Edward – underconfident but kind. He inherited Ainswick from Lady Angkatell because he is the eldest male in the family.
Henrietta – an artist – strong and determined and in love with John.
John Cristow – a doctor, arrogant and self-serving.
Gerda Cristow – meek and selfless and completely devoted to John and the children.
Sir Henry – a distinguished, confident, warm and engaging man who only wants the best for all the family.
Lady Angkatell – eccentric and not really connected to reality. Kind but can be very confusing.
Veronica Craye – a film actress with a past and ultimately only interested in herself, although she can put the charm on.

A / indicates this line is interrupted by the following line.

Scene 1
The garden room of the Angkatell’s house, about eighteen miles from London. A Friday afternoon in early September. It is an informal room but furnished with taste. The Angkatell estate is large and they live in comfort. The year is 1935.

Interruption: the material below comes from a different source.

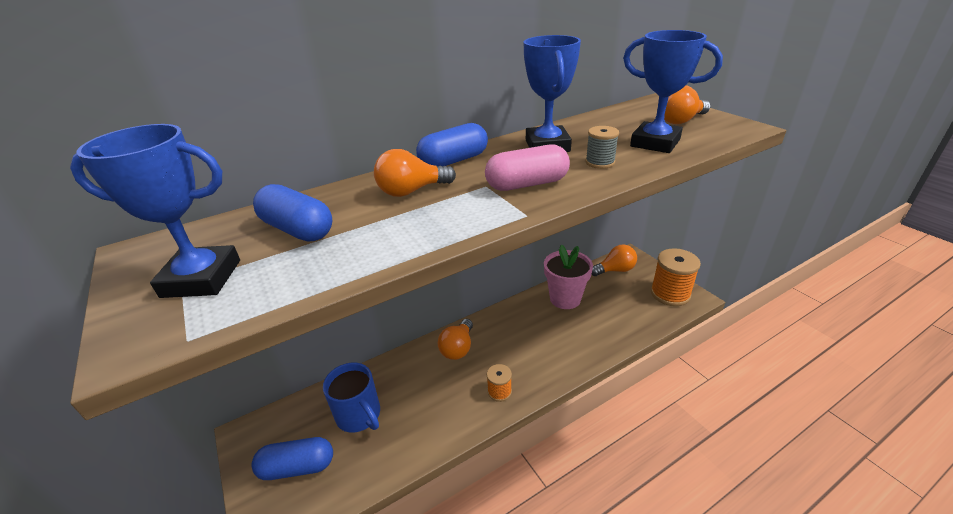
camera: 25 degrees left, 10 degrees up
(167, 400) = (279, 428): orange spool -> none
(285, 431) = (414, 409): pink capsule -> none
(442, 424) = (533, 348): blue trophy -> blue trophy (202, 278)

When the curtain rises, it is a fine afternoon and all the windows are open in the room. Sir Henry is seated on the sofa reading the papers. Henrietta is on the terrace outside working at her sculptor’s stand.

HENRIETTA
Damn, damn, damn and damn!

SIR HENRY
Not going well?

HENRIETTA
What a misery it is to be sculptor.

SIR HENRY
It must be. I always thought you had to have models for this sort of thing.

HENRIETTA
It’s an abstract piece I’m doing, darling.

SIR HENRY
Well, you’ve got clay on your nose, our guests will be here soon, and it’s nearly dinner time.

(Lady Angkatell enters)

LADY ANGKATELL
Oh dear, oh dear!

SIR HENRY
Now what?

LADY ANGKATELL
If it isn’t one thing it’s another. Did I leave a mole-trap in here? Ah – yes – here it is. The worst of moles is – you never know where they are going to pop up next. People are quite right when they say that nature is seldom… (she talks to herself as she exits)

HENRIETTA
What was Lucy on about?

SIR HENRY
Nothing much. Just being Lucyish. I say,it’s half past six.

HENRIETTA
I know, I know, I’ll stop and go get ready for dinner. They’re all coming by car I suppose?

SIR HENRY
All except Midge. She’s coming by bus. Ought to be here now. Edward and the Cristows are already here getting ready.

HENRIETTA
You must be joking? You invited John Cristow and Edward to the same dinner? Oh Henry, really. Edward hates John. In fact, most times he is on the point of murdering John…

(Edward enters)

Edward!

SIR HENRY
Hurry up, Henrietta. It’s nearly dinner-time.

HENRIETTA
I’ll be quick as a flash. (exits)

SIR HENRY
Have you got a drink, Edward?

EDWARD
Thank you, yes. Are you trying to cover up whatever Henrietta was railing at me for?

SIR HENRY
Now Edward/

EDWARD
Your plan of setting us up will never work if she thinks so low of me, Sir Henry. Despite my affection for her, I’m afraid/

SIR HENRY
Enough, Edward, Lucy and I only want you to be happy. (silence) We haven’t seen much of you since Lucy and I settled down here at The Hollow.

EDWARD
No. How does it affect you both – retirement?

SIR HENRY
I sometimes think, Edward, that you’ve been the wisest of the family.

EDWARD
That’s an original point of view. I always regard myself as a walking example of how to fail in life.

SIR HENRY
To look after one’s estate and to read and care for one’s books –

(Midge enters. She wears an evening frock. Edward rises)

– not to compete in the struggle for material achievement. Hullo there – that’s a pretty frock.

MIDGE
One of my perks from the shop.

EDWARD
You can’t really like working in a shop, Midge.

MIDGE
Who said I like it?

EDWARD
Then why do it?

MIDGE
What do you suggest I live on? Beautiful thoughts?